X decided to sue the printer, six distributors and two retailers and in the end he recovered £39,500 damages plus a much larger sum in costs. The printer and distributors could have been in little doubt as to the libellous content of Scallywag. x supplied details of the magazine's distributors and printers to former police superintendent Gordon Anglesea who, as we saw in Chapter 6, had also been libelled by Scallywag, and he too sued. x was in turn sued by "Scallywag Ltd" for malicious falsehood, but after he defended the action as a litigant in person without incurring costs that claim was not pursued. Shortly afterwards the assetless company was struck off the register of companies.
In his final years Regan devoted himself to propagating his belief that Diana, Princess of Wales had been killed in a conspiracy.
The more stuff that gets thrown around, when stuff you might have - in any other context - dismissed as fanciful conspiraloonery starts to look like there may be threads of truth in some of it
I reckon this telegraph article from a few years ago belongs in this thread as well.
It seems a wee bit unlikely that Jimmy Savile, one of the BBC's highest profile presenters in the 70s and 80s would have escaped MI5's attention.
This leads to the conclusion that either MI5 were completely incompetent, and missed JS's activities for decades while they were carrying out these background checks, or they knew about it and just chose to ignore it without any ulteria motive, or they knew about it and maybe used their evidence to force JS to become a tout for them or worse.
That'd certainly explain his ability to hide his activities in plain site, and the willingness of the BBC to not expect there to be any truth to the rumours about him (if he'd been cleared by MI5), as well as the willingness to hand over the running of Broadmoor to him - if MI5 had cleared him already.
It'd also potentially explain some of the odd stuff he hinted at in his theroux interview and elsewhere.
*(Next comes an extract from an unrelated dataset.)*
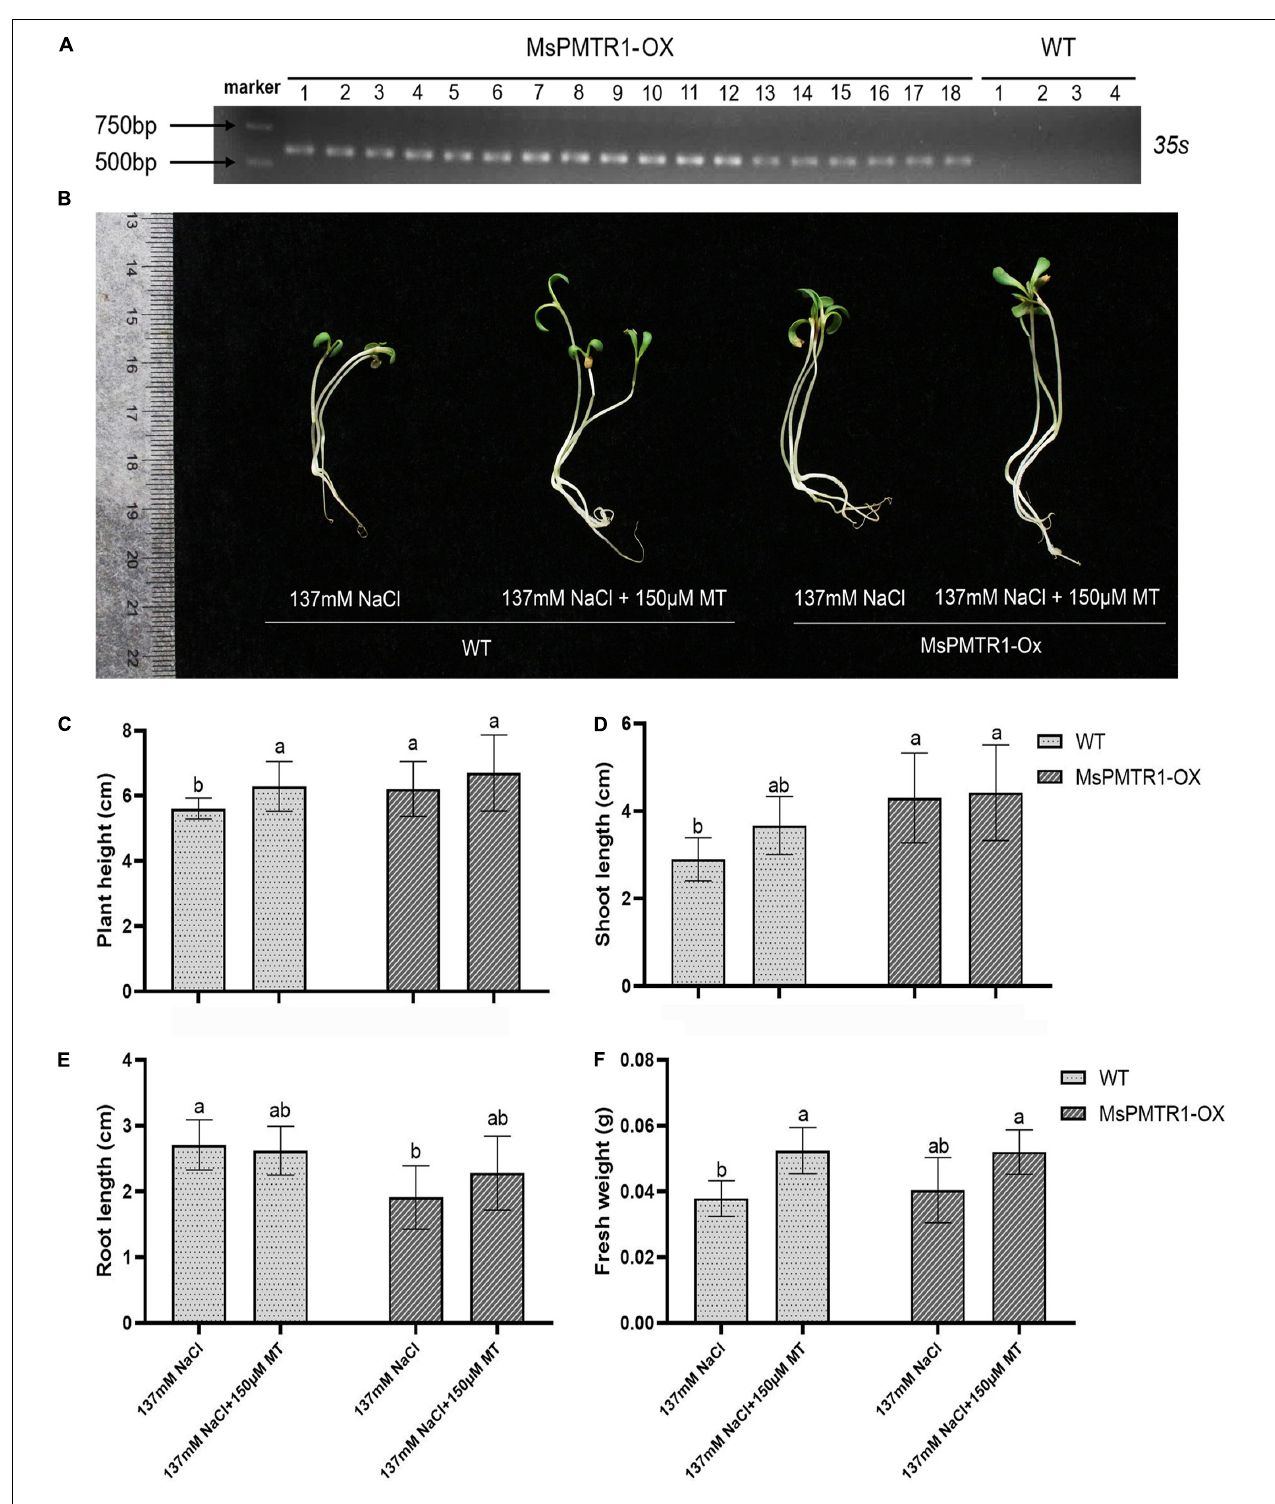
FIGURE 9 | Stable overexpression of MsPMTR1 in M . truncutula and phenotypic analysis of transgenic lines under salt stress. (A) PCR detection of transgenic alfalfa lines. Different lines are indicated. WT, wild-type alfalfa cultivar R108. The sizes of DM2000 markers are shown on the phenotype of a representative individual from transgenic and wild-type plants under NaCl and MT treatment. (C–F) plant height, shoot length, root length, and fresh weight. Three biological replicates were performed for each assay. Error bars show the SE between biological replicates and a t -test was performed between different treatment groups. Different numbers indicate significant differences ( p (cid:53) 0.05) between different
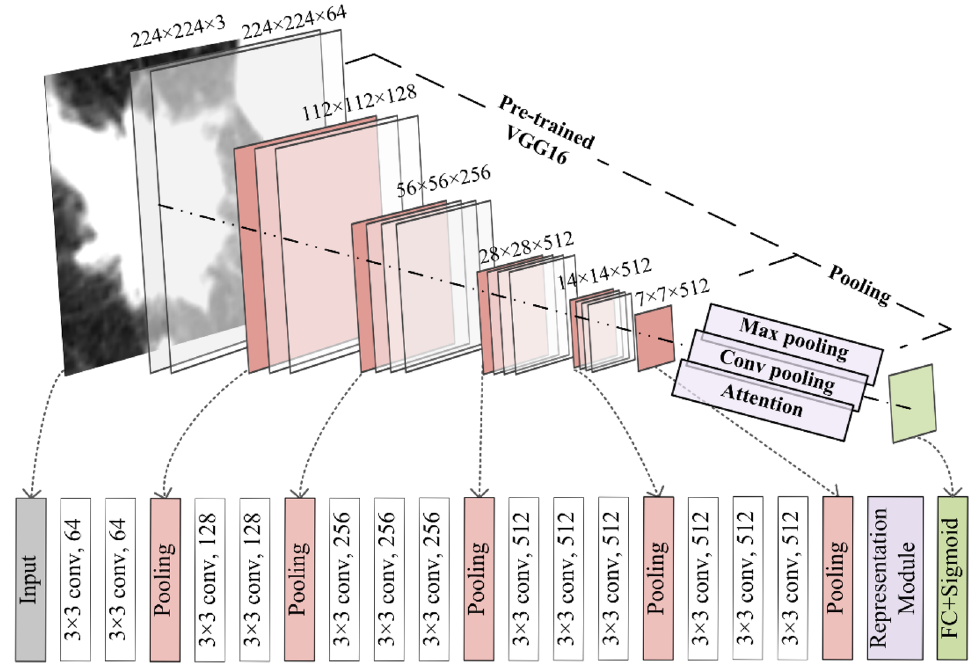
Figure 2. Structure of the pre-trained VGG16 for feature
It seems quite likely he'd have been an MI5 tout for decades.
That'd also put his apparent frequent chequers visits at Christmas with several different prime ministers into a different light - not just a quirky old entertainer, or even a paedo, but a long time MI5 tout having cosy fireside chats with the PMs of the day for 2 decades.
Would it have been Dyfed-Powys police involved in the welsh abuse scandal and being accused of having high ranking members involved?
If so, I've just remembered some tales a mate of mine told me while he lived down there that had come from his lass who'd been working as a stripper in the area for several years, including at private events involving several members of the upper echelons of Dyfed Powys police.
These girls were over aged, but late teens / early 20's at best, and IIRC there was a fair amount of open kinkiness involved.
So I can well believe that if any of them had been involved in anything involving under aged kids, then they'd have had enough dirt on all the others to ensure that it got covered up even if not all of them had been involved.